Dans cette exposition, quel est le lanceur d’alerte qui vous a le plus marqué ?
Sans doute celui qui est le moins connu en France : Shozo Tanaka. Il a mené un combat avec opiniâtreté, malheureusement perdu d’avance, pour sauver des ouvriers et des paysans de la pollution d’une usine de cuivre. Il était à la croisée de plusieurs mondes. Député, il n’en était pas moins un défenseur du peuple. Il a aussi habité jusqu’à ses derniers jours en auberge de jeunesse avec des étudiants. A la fin de sa vie, il ne faisait que monter et descendre les rivières, leurs affluents et les différents bassins-versants [NDLR : surface qui reçoit les eaux circulant de manière naturelle vers un même cours d’eau ou une même nappe phréatique]. Pour lui, c’était « sa » religion : le « tanakisme ». C’est aussi la proximité de son logiciel intellectuel avec celui de Gandhi qui me touche beaucoup.
Maintenant que la crise écologique est largement documentée, la période des lanceurs d’alerte écologistes s’est-elle achevée ?

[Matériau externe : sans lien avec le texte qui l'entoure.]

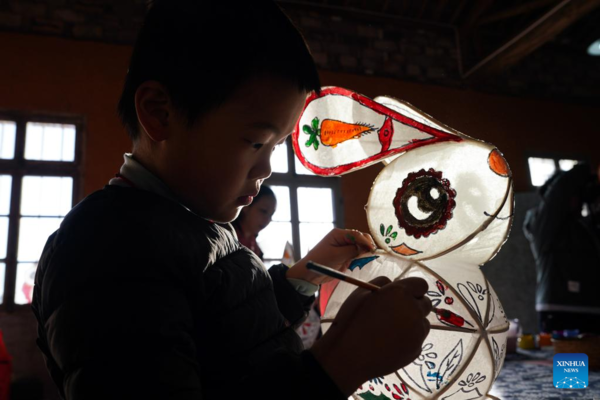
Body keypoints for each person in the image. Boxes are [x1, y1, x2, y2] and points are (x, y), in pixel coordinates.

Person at [31, 2, 432, 399]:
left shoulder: (194, 222)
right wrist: (345, 360)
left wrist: (308, 273)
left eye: (276, 145)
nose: (266, 168)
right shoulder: (106, 248)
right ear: (160, 113)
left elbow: (234, 325)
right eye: (256, 141)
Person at [523, 162, 600, 334]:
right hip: (560, 310)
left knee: (592, 361)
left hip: (592, 310)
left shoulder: (584, 227)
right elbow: (559, 193)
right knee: (567, 361)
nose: (576, 199)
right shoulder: (543, 226)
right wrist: (587, 170)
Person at [232, 185, 277, 260]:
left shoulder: (257, 250)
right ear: (246, 206)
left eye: (271, 215)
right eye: (263, 211)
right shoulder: (224, 237)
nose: (267, 219)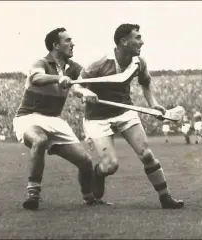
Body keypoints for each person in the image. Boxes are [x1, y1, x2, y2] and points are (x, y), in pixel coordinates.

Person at [75, 23, 184, 209]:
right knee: (110, 165)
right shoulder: (99, 62)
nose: (142, 41)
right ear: (124, 41)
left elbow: (146, 82)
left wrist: (153, 103)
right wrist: (85, 93)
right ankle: (99, 173)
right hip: (97, 117)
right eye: (138, 37)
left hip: (124, 110)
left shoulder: (139, 62)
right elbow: (77, 85)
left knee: (146, 154)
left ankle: (165, 197)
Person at [13, 27, 99, 210]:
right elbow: (36, 78)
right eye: (67, 40)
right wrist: (58, 78)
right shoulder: (42, 62)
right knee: (39, 139)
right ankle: (33, 194)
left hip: (54, 120)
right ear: (55, 45)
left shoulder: (74, 68)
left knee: (86, 162)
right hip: (29, 117)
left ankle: (89, 198)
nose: (72, 43)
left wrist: (86, 92)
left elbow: (77, 88)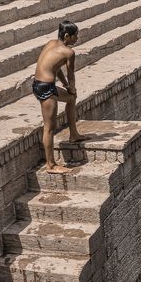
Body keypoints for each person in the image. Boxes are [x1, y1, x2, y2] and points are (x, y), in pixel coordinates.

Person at [32, 20, 86, 174]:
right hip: (46, 88)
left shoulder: (51, 43)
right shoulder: (69, 52)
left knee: (71, 98)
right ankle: (50, 165)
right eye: (75, 36)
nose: (77, 38)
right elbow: (71, 74)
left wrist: (66, 86)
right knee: (49, 127)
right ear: (67, 36)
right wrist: (72, 87)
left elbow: (56, 68)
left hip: (39, 84)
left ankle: (73, 134)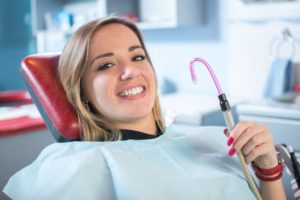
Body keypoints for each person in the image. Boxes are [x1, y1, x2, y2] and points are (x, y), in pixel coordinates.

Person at [4, 17, 286, 200]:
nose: (130, 71)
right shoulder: (71, 170)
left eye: (138, 56)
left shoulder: (210, 140)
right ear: (82, 93)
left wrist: (267, 169)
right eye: (106, 65)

Ils sont emblématiques d’une période de refus, qui a dit « non » au développement, à l’industrie, aux grands projets. Même s’ils l’ont toujours été, les écologistes doivent être davantage dans une posture de proposition. Ils ne doivent pas seulement dire « non » aux sociétés industrielles, mais « oui » aux sociétés écologiques. Il nous faut passer des lanceurs d’alerte aux visionnaires de l’écologie. En ce qui nous concerne, après avoir traité en particulier, au moment de notre création, de philosophie écologique, nous ambitionnons désormais de dresser le tableau de sociétés écologiques.